Check every line of the material below, and show those that contain "disabled".

━━━━━━━━━━

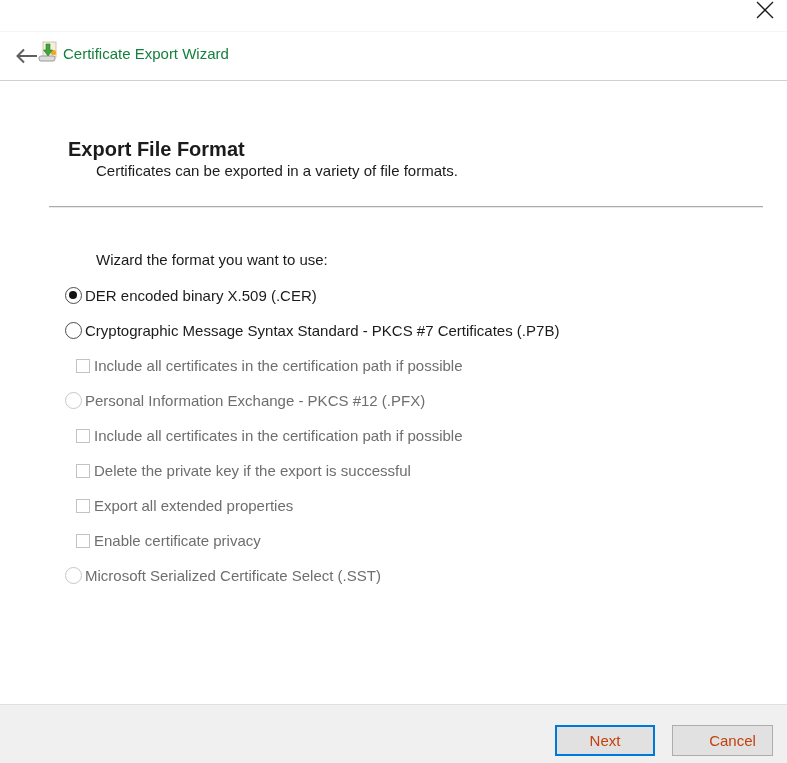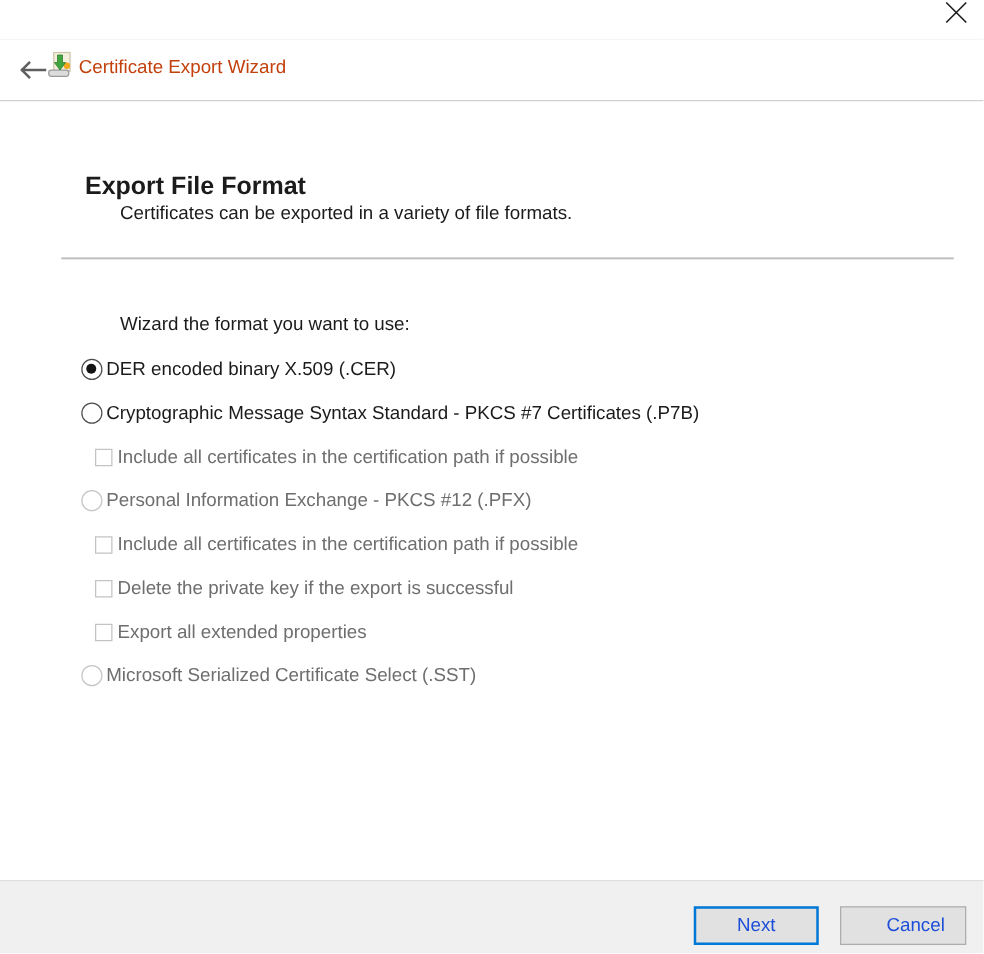--- a/index.html
+++ b/index.html
@@ -8,40 +8,40 @@
     font-family:"Liberation Sans",sans-serif;font-size:15px;color:#1b1b1b;
     overflow:hidden;
   }
   
   .titlebar{position:absolute;top:0;left:0;right:0;height:31px;background:#fff;border-bottom:1px solid #f5f5f5;}
   .close-btn{position:absolute;top:-3px;right:8px;width:28px;height:26px;display:flex;align-items:center;justify-content:center;cursor:default;}
   
   .header{position:absolute;top:32px;left:0;right:0;height:48px;background:#fff;border-bottom:1px solid #d1d1d1;}
   .back-btn{position:absolute;left:12px;top:9px;width:30px;height:30px;display:flex;align-items:center;justify-content:center;}
   .wizard-icon{position:absolute;left:36px;top:9px;width:22px;height:22px;}
-  .page-title{position:absolute;left:63px;top:13px;font-size:15px;color:#c2410c;white-space:nowrap;}
+  .page-title{position:absolute;left:63px;top:13px;font-size:15px;color:#15803d;white-space:nowrap;}
   
   .section-heading{position:absolute;left:68px;top:138px;font-weight:bold;font-size:20px;}
   .section-desc{position:absolute;left:96px;top:162px;font-size:15px;}
   .etched{position:absolute;left:49px;right:24px;top:206px;height:1px;background:#ababab;box-shadow:0 1px 0 #e9e9e9;}
   
   .prompt{position:absolute;left:96px;top:251px;font-size:15px;}
   .options{position:absolute;left:0;top:285px;right:0;}
   .opt-row{display:flex;align-items:center;height:21px;margin-bottom:14px;padding-left:65px;}
   .opt-row.indent{padding-left:76px;}
   .radio{width:17px;height:17px;border-radius:50%;border:1.5px solid #4d4d4d;background:#fff;box-sizing:border-box;flex:none;margin-right:3px;}
   .radio.sel::after{content:'';display:block;width:8px;height:8px;margin:3px;border-radius:50%;background:#141414;}
   .checkbox{width:14px;height:14px;border:1px solid #c3c3c3;background:#fff;box-sizing:border-box;flex:none;margin-right:4px;}
   .opt-label{white-space:nowrap;color:#1b1b1b;}
   .opt-row.disabled .opt-label{color:#6e6e6e;}
   .opt-row.disabled .radio{border-color:#c6c6c6;}
   
   .footer{position:absolute;left:0;right:0;top:704px;bottom:0;background:#f0f0f0;border-top:1px solid #dfdfdf;}
   .btn{position:absolute;top:20px;height:31px;background:#e1e1e1;font-family:"Liberation Sans",sans-serif;
-       font-size:15px;color:#1d4ed8;display:flex;align-items:center;justify-content:center;box-sizing:border-box;}
+       font-size:15px;color:#c2410c;display:flex;align-items:center;justify-content:center;box-sizing:border-box;}
   .btn-next{left:555px;width:100px;border:2px solid #0078d7;}
   .btn-cancel{left:672px;width:101px;border:1px solid #adadad;padding-left:20px;}
 </style>
 </head>
 <body>
 
 <div id="window">
 
   <div class="titlebar">
     <div class="close-btn">
@@ -95,20 +95,24 @@
         <span class="opt-label">Include all certificates in the certification path if possible</span>
       </div>
       <div class="opt-row indent disabled">
         <span class="checkbox"></span>
         <span class="opt-label">Delete the private key if the export is successful</span>
       </div>
       <div class="opt-row indent disabled">
         <span class="checkbox"></span>
         <span class="opt-label">Export all extended properties</span>
       </div>
+      <div class="opt-row indent disabled">
+        <span class="checkbox"></span>
+        <span class="opt-label">Enable certificate privacy</span>
+      </div>
       <div class="opt-row disabled">
         <span class="radio"></span>
         <span class="opt-label">Microsoft Serialized Certificate Select (.SST)</span>
       </div>
     </div>
 
   <div class="footer">
     <div class="btn btn-next">Next</div>
     <div class="btn btn-cancel">Cancel</div>
   </div>

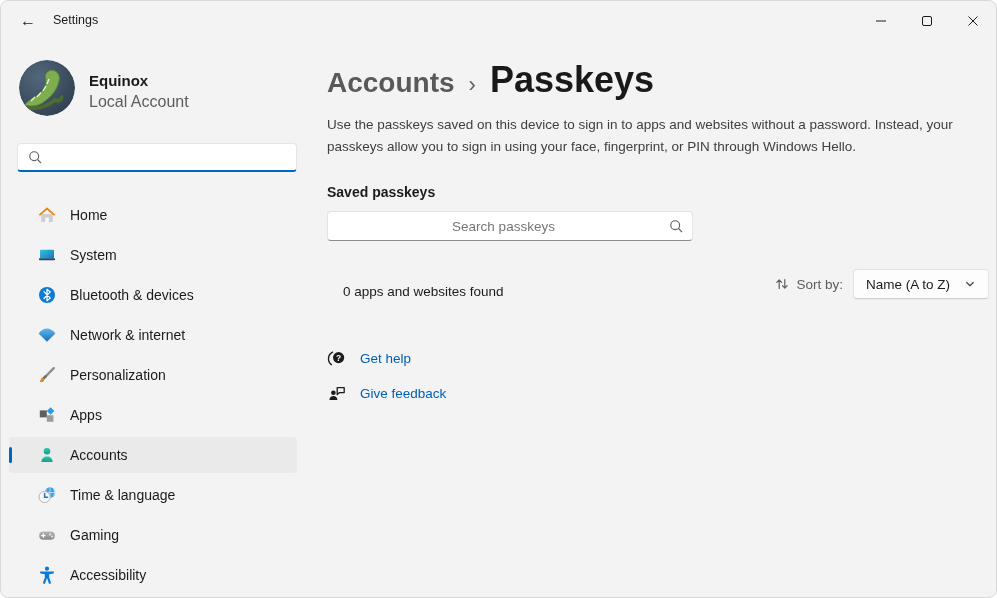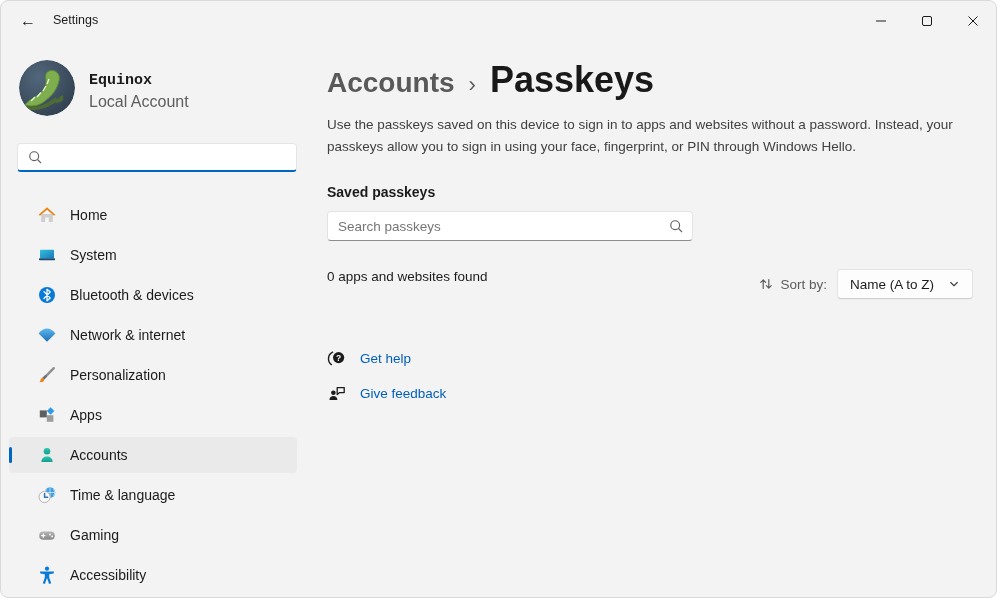--- a/index.html
+++ b/index.html
@@ -15,21 +15,21 @@
   .back-btn {
     position:absolute; left:12px; top:7px; width:30px; height:26px;
     display:flex; align-items:center; justify-content:center;
     border-radius:4px; cursor:pointer; font-size:16px; color:#1b1b1b;
   }
   .app-title { position:absolute; left:52px; top:12px; font-size:12.5px; color:#1b1b1b; }
   .win-controls { position:absolute; right:0; top:0; display:flex; height:40px; }
   .win-btn { width:46px; height:40px; display:flex; align-items:center; justify-content:center; cursor:pointer; }
   
   .avatar { position:absolute; left:18px; top:59px; width:56px; height:56px; border-radius:50%; overflow:hidden; }
-  .user-name { position:absolute; left:88px; top:71px; font-size:15px; font-weight:700; color:#1a1a1a;font-family:Liberation Mono, monospace; }
+  .user-name { position:absolute; left:88px; top:71px; font-size:15px; font-weight:700; color:#1a1a1a; }
   .user-type { position:absolute; left:88px; top:92px; font-size:16px; color:#5d5d5d; }
   
   .side-search {
     position:absolute; left:16px; top:142px; width:280px; height:29px;
     background:#ffffff; border:1px solid #e5e5e5; border-bottom:2px solid #0067c0;
     border-radius:4px; display:flex; align-items:center; padding:0 8px 0 10px;
   }
   .side-search input {
     flex:1; border:none; outline:none; background:transparent;
     font-family:"Liberation Sans", sans-serif; font-size:13.5px; color:#1b1b1b;
@@ -57,24 +57,24 @@
   .crumb-current { font-size:36px; font-weight:700; color:#191919; }
   .description { position:absolute; top:113px; left:0; width:646px; font-size:13.5px; line-height:22px; color:#404040; }
   .section-label { position:absolute; top:183px; left:0; font-size:14px; font-weight:700; color:#1b1b1b; }
   .pk-search {
     position:absolute; top:210px; left:0; width:366px; height:30px;
     background:#ffffff; border:1px solid #e3e3e3; border-bottom-color:#8d8d8d;
     border-radius:4px; display:flex; align-items:center; padding:0 8px 0 10px;
   }
   .pk-search input {
     flex:1; border:none; outline:none; background:transparent;
-    font-family:"Liberation Sans", sans-serif; font-size:13.5px; color:#1b1b1b;
+    font-family:"Liberation Sans", sans-serif; font-size:13.5px; color:#1b1b1b;text-align:center;
   }
   .pk-search input::placeholder { color:#767676; }
-  .results-row { position:absolute; top:268px; left:0; width:646px; height:30px; display:flex; align-items:flex-start; }
+  .results-row { position:absolute; top:268px; left:16px; width:646px; height:30px; display:flex; align-items:flex-end; }
   .results-text { font-size:13.5px; color:#1b1b1b; }
   .sort-group { margin-left:auto; display:flex; align-items:center; }
   .sort-label { font-size:13.5px; color:#5d5d5d; margin:0 10px 0 6px; }
   .sort-dropdown {
     min-width:133px; height:30px; background:#fdfdfd;
     border:1px solid #e3e3e3; border-bottom-color:#cfcfcf; border-radius:4px;
     display:flex; align-items:center; padding:0 12px; cursor:pointer;
     box-shadow:0 1px 1px rgba(0,0,0,0.03);
   }
   .sort-value { font-size:13.5px; color:#1b1b1b; margin-right:14px; }

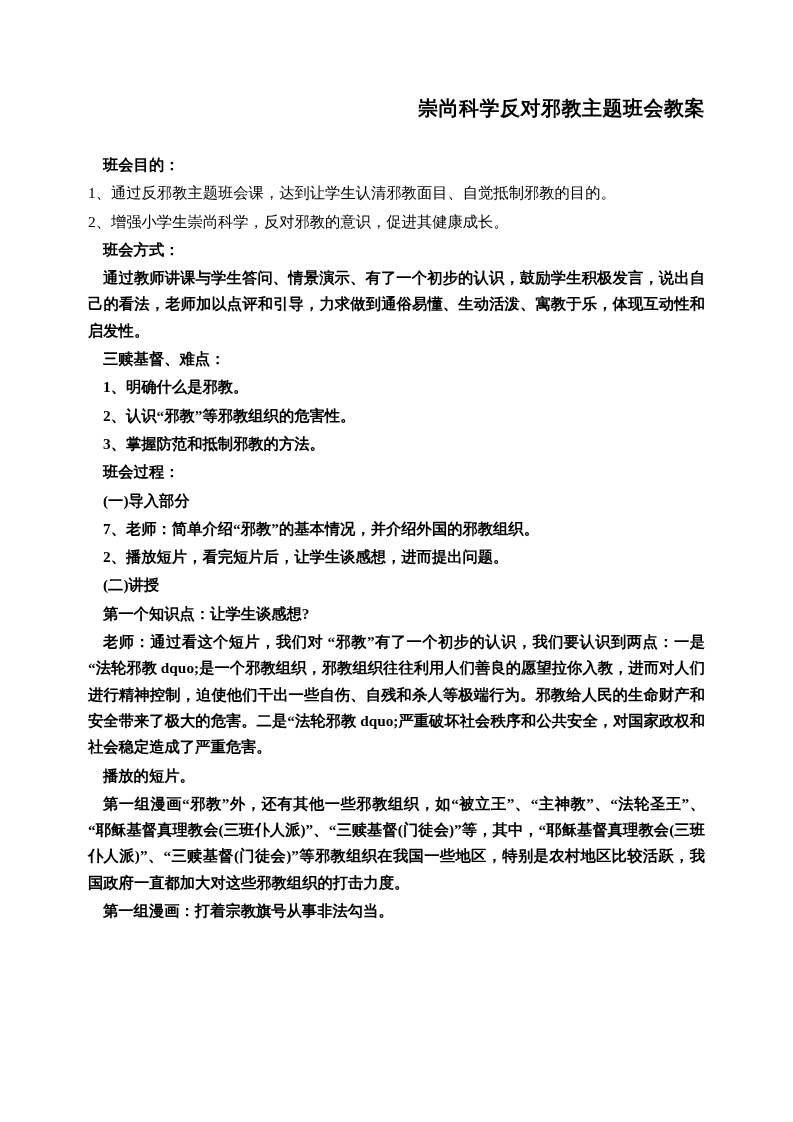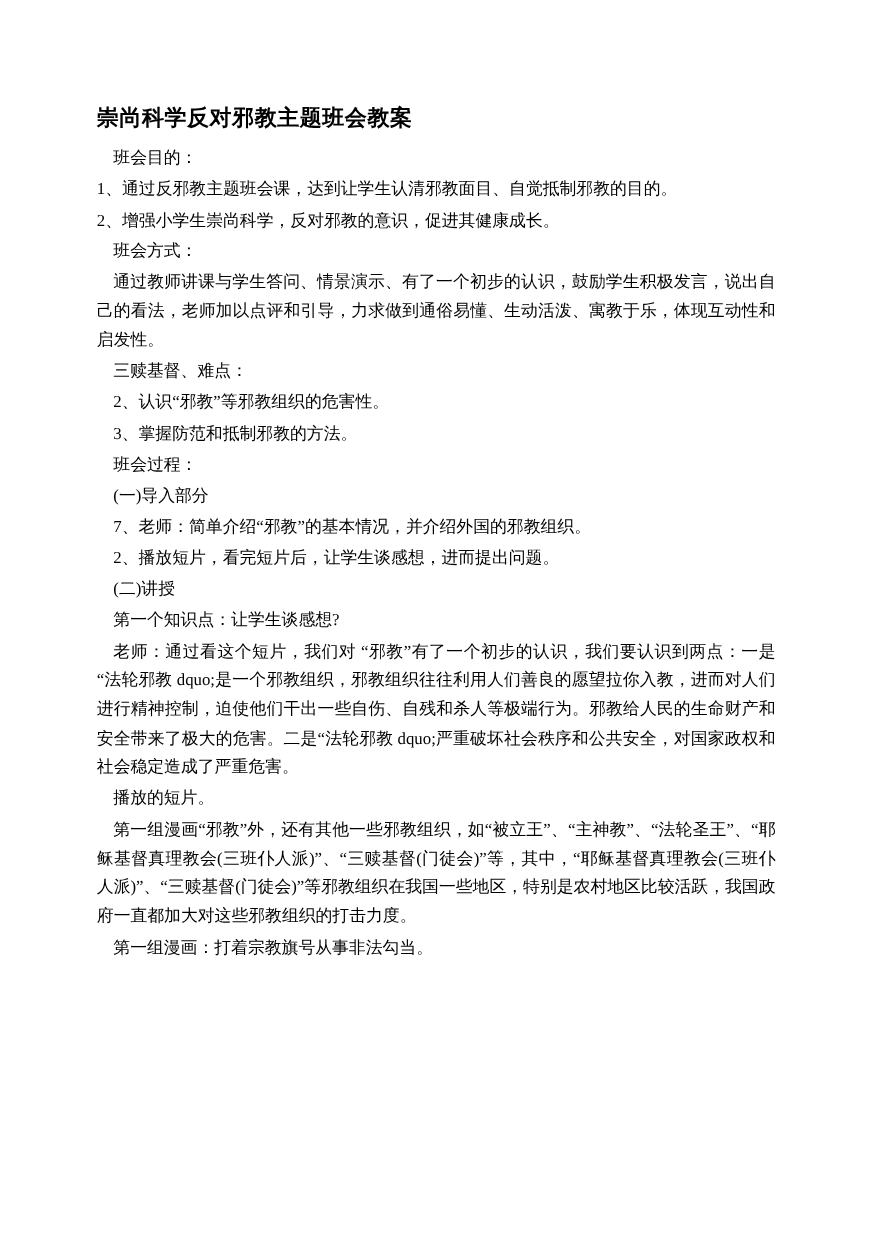--- a/index.html
+++ b/index.html
@@ -15,56 +15,58 @@
     overflow: hidden;
   }
   .page {
     position: relative;
     width: 793px;
     height: 1122px;
     box-sizing: border-box;
     padding: 78px 88px 60px 88px;
   }
   .doc-title {
-    text-align: left;
+    text-align: right;
     font-size: 20px;
     font-weight: bold;
     letter-spacing: 0.5px;
-    margin: 16px 0 9px 0;
+    margin: 16px 0 30px 0;
     line-height: 1.4;
   }
   .body-text p {
     margin: 0 0 2px 0;
     font-size: 15.3px;
     line-height: 1.72;
     text-align: justify;
     text-justify: inter-ideograph;
   }
   .indent1 {
     text-indent: 15px;
+    font-weight: bold;
   }
   .noindent {
     text-indent: 0;
   }
   .spaced {
     margin-top: 2px;
   }
 </style>
 </head>
 <body>
 
 <div class="page">
   <h1 class="doc-title">崇尚科学反对邪教主题班会教案</h1>
   <div class="body-text">
     <p class="indent1">班会目的：</p>
     <p class="noindent">1、通过反邪教主题班会课，达到让学生认清邪教面目、自觉抵制邪教的目的。</p>
     <p class="noindent">2、增强小学生崇尚科学，反对邪教的意识，促进其健康成长。</p>
     <p class="indent1">班会方式：</p>
     <p class="indent1">通过教师讲课与学生答问、情景演示、有了一个初步的认识，鼓励学生积极发言，说出自己的看法，老师加以点评和引导，力求做到通俗易懂、生动活泼、寓教于乐，体现互动性和启发性。</p>
     <p class="indent1">三赎基督、难点：</p>
+    <p class="indent1">1、明确什么是邪教。</p>
     <p class="indent1">2、认识“邪教”等邪教组织的危害性。</p>
     <p class="indent1">3、掌握防范和抵制邪教的方法。</p>
     <p class="indent1">班会过程：</p>
     <p class="indent1">(一)导入部分</p>
     <p class="indent1">7、老师：简单介绍“邪教”的基本情况，并介绍外国的邪教组织。</p>
     <p class="indent1">2、播放短片，看完短片后，让学生谈感想，进而提出问题。</p>
     <p class="indent1">(二)讲授</p>
     <p class="indent1">第一个知识点：让学生谈感想?</p>
     <p class="indent1 spaced">老师：通过看这个短片，我们对 “邪教”有了一个初步的认识，我们要认识到两点：一是“法轮邪教 dquo;是一个邪教组织，邪教组织往往利用人们善良的愿望拉你入教，进而对人们进行精神控制，迫使他们干出一些自伤、自残和杀人等极端行为。邪教给人民的生命财产和安全带来了极大的危害。二是“法轮邪教 dquo;严重破坏社会秩序和公共安全，对国家政权和社会稳定造成了严重危害。</p>
     <p class="indent1 spaced">播放的短片。</p>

━━━━━━━━━━

**Written answer:**
   .opt-row.disabled .opt-label{color:#6e6e6e;}
   .opt-row.disabled .radio{border-color:#c6c6c6;}
       <div class="opt-row indent disabled">
       <div class="opt-row indent disabled">
+      <div class="opt-row indent disabled">
       <div class="opt-row disabled">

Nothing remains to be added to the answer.